24 January 2010

Big Girls Don't Cry

After being caught making a huge mess earlier today, Lola was put in a time out. She is usually very compliant about her punishment. But this time she took off the minute we turned our backs, inviting the following reprimand:

"Now sit down and stay there. And don't pout. Take your time out like a real woman."

And so she did.

21 January 2010

Improv Skills

What to do when you find yourself in need of a band aid and there are none to be found?

14 January 2010

Don't Panic, Ask Google

"What happened to my money?" Lola asked me as she walked into the kitchen tonight.

"I don't know," I answered her, "where did you put it?"

"In my mouth."


"Lola, please come here. Did you put money in your mouth? And did you swallow it?"


"Did you really do that, Lola? And is it now in your tummy?"

"It was in my mouth. And now it's gone." She opened her mouth as wide as she could to prove it.

Great. Now what? Should I panic? Bad idea. Then what? She seemed absolutely fine. No crying, no aches or pains. No drooling, no discoloration, nothing. No need to panic. Yet.

I told her to come with me to the living room where I grabbed my wallet and looked for a penny, a nickel, a dime, and a quarter. "Can you tell me which one you put in your mouth?"

She pointed to the quarter. Argh! "That one. No, that one," she added, pointing at the dime. Better, but I wasn't sure what to believe. And I still didn't know what to do. My CPR training did not cover this.

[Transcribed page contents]
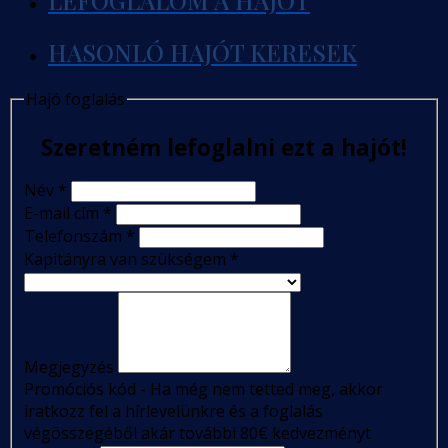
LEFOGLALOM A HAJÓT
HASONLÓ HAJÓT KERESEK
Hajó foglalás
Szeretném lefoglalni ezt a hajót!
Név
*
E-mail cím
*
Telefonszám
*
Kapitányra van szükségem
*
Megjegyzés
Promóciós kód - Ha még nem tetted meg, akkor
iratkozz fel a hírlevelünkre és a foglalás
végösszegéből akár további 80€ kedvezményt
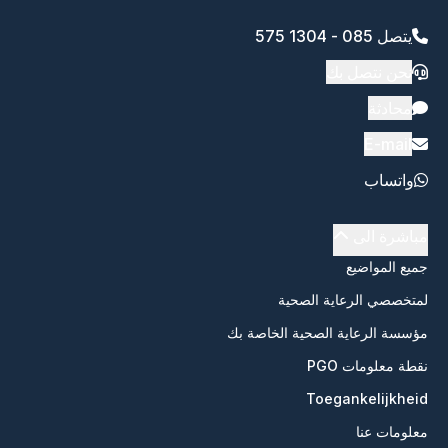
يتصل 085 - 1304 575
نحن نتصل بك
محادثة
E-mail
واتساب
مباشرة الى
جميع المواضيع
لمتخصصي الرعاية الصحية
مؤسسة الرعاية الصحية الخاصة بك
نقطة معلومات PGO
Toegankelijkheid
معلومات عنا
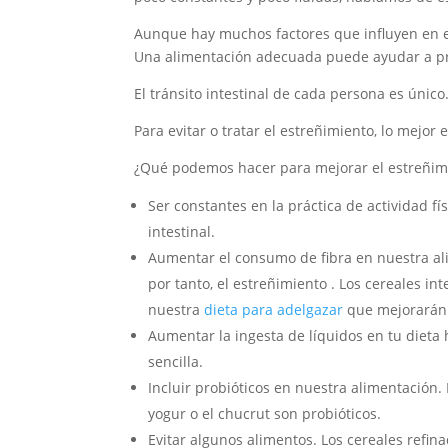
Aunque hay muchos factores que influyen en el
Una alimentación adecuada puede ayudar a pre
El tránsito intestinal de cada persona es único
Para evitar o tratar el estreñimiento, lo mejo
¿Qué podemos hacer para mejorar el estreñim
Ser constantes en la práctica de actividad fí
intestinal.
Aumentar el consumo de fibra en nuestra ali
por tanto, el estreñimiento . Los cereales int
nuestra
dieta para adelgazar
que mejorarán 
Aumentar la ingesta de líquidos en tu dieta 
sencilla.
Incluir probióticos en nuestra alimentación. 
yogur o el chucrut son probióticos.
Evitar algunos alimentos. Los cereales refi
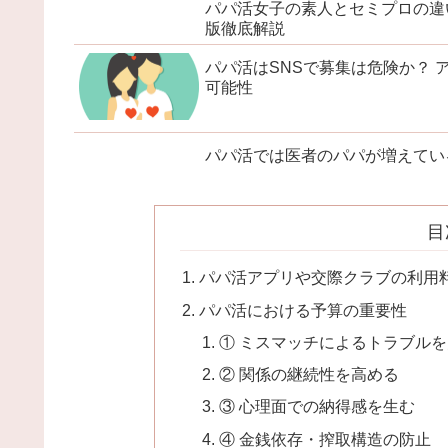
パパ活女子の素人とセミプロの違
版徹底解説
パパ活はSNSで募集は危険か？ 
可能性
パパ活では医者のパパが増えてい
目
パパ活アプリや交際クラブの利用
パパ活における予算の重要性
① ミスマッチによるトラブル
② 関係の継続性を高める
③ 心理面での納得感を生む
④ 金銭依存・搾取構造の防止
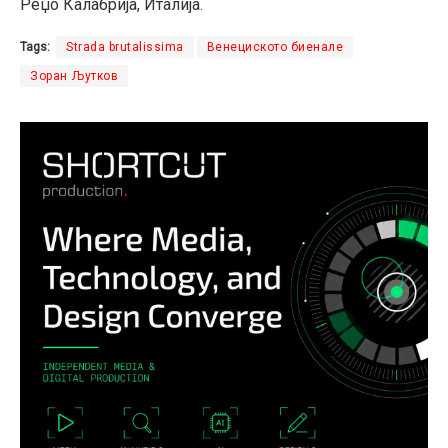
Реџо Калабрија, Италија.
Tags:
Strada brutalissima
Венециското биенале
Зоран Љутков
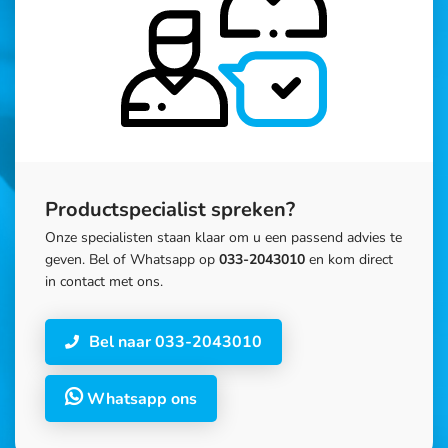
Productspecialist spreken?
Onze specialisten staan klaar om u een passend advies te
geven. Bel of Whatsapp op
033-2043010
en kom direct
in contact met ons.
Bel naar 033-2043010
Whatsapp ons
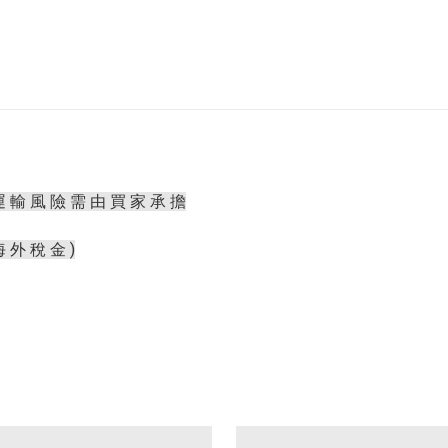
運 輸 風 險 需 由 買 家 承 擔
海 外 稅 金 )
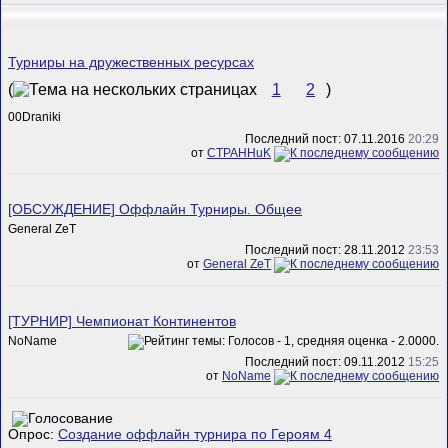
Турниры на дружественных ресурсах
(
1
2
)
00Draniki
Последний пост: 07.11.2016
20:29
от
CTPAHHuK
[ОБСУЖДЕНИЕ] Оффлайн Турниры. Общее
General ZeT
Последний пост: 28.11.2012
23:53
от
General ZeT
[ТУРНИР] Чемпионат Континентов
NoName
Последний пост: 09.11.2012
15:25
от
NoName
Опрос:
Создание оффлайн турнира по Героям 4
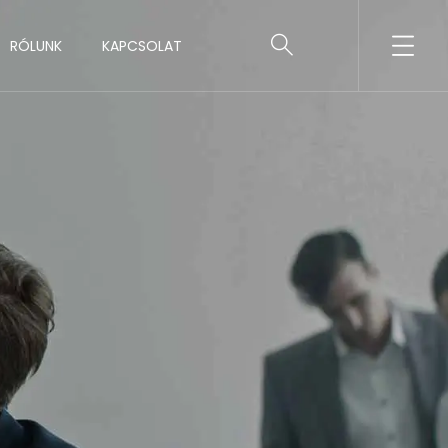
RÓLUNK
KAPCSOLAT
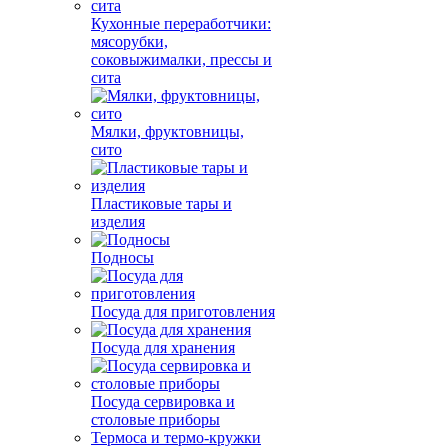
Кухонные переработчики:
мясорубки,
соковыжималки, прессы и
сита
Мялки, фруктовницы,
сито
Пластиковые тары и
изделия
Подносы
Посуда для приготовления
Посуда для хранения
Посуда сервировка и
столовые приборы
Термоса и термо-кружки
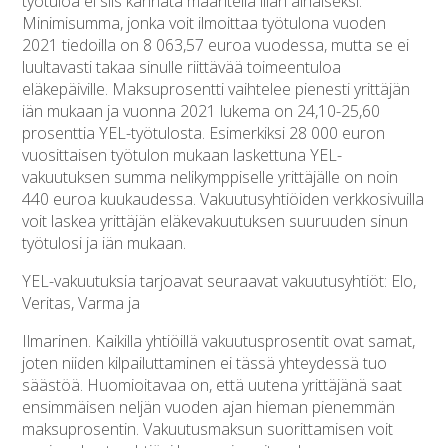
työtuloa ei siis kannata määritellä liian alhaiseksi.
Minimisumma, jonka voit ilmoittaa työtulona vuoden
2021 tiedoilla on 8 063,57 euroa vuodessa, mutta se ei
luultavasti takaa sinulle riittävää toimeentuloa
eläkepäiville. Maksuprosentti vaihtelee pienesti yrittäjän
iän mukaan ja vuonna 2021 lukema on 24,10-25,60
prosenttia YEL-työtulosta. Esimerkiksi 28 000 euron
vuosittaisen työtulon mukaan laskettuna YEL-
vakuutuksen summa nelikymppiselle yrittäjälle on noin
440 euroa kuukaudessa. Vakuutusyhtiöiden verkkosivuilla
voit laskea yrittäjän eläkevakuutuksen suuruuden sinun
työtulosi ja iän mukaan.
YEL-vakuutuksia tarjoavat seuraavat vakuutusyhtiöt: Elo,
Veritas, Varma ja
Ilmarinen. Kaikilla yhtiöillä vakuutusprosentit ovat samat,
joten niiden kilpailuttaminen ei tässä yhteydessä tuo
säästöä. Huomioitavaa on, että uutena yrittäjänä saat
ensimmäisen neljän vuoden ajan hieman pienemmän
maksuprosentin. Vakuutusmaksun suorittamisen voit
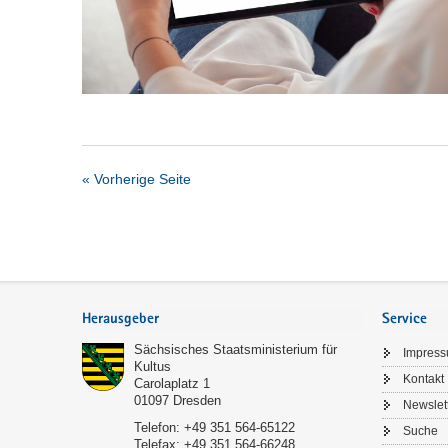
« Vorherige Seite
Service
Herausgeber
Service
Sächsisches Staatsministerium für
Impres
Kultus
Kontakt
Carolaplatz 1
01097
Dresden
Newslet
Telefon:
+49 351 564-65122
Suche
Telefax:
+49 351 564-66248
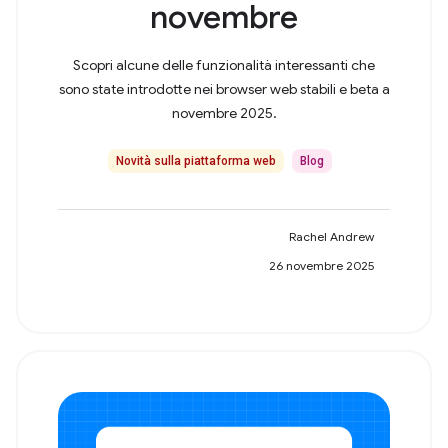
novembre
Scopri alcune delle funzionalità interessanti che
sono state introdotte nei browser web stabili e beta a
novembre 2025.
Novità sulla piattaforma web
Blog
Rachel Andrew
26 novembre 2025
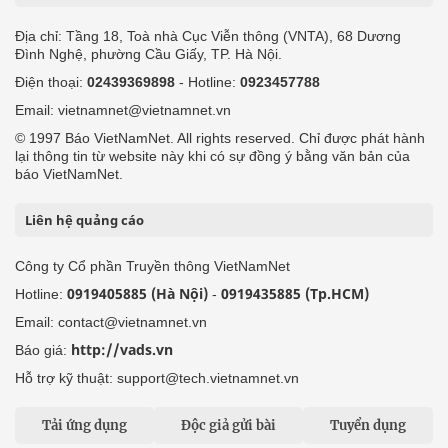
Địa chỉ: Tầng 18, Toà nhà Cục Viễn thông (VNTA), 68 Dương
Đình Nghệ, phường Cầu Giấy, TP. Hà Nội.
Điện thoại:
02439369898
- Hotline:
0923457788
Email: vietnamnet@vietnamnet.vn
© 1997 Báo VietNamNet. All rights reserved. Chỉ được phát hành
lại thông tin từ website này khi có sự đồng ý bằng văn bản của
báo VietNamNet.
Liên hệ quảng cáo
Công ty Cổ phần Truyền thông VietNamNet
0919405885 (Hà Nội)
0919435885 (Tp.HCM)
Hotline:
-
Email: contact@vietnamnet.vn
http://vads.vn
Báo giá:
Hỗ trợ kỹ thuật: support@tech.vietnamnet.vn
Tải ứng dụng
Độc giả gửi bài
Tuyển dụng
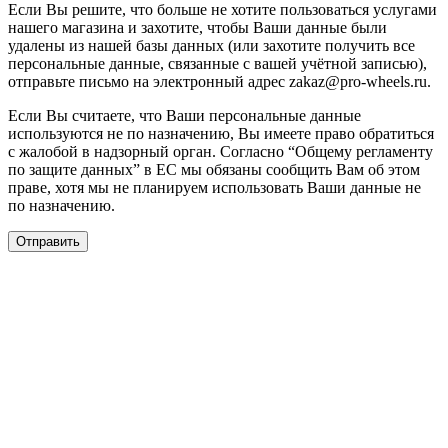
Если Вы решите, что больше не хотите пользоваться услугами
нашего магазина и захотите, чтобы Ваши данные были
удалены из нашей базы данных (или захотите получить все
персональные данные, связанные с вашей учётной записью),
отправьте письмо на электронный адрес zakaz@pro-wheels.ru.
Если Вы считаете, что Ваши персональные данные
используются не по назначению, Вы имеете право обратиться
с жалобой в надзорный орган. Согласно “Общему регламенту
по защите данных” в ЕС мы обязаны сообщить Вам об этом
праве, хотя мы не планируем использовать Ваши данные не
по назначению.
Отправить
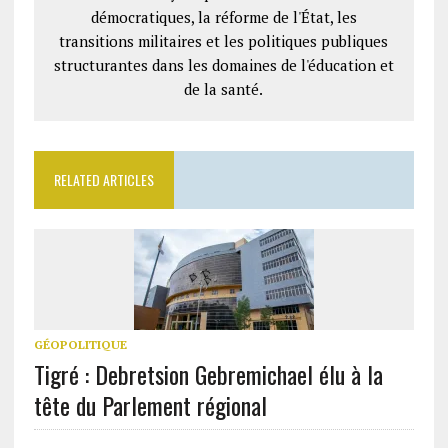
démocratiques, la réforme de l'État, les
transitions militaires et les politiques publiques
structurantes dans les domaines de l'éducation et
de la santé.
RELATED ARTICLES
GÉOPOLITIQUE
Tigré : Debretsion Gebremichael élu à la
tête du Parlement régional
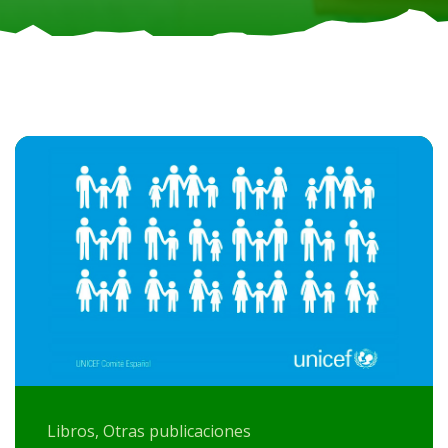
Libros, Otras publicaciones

## Brief 1:
List the title of every post in the blog text.
## Brief 2:
Quote the blog text, starting at "Improv Skills" and ending at "the kitchen tonight.".
The records stand apart from the blog text.

## Written solution 1:
Big Girls Don't Cry
Improv Skills
Don't Panic, Ask Google

## Written solution 2:
Improv Skills

What to do when you find yourself in need of a band aid and there are none to be found?

14 January 2010

Don't Panic, Ask Google

"What happened to my money?" Lola asked me as she walked into the kitchen tonight.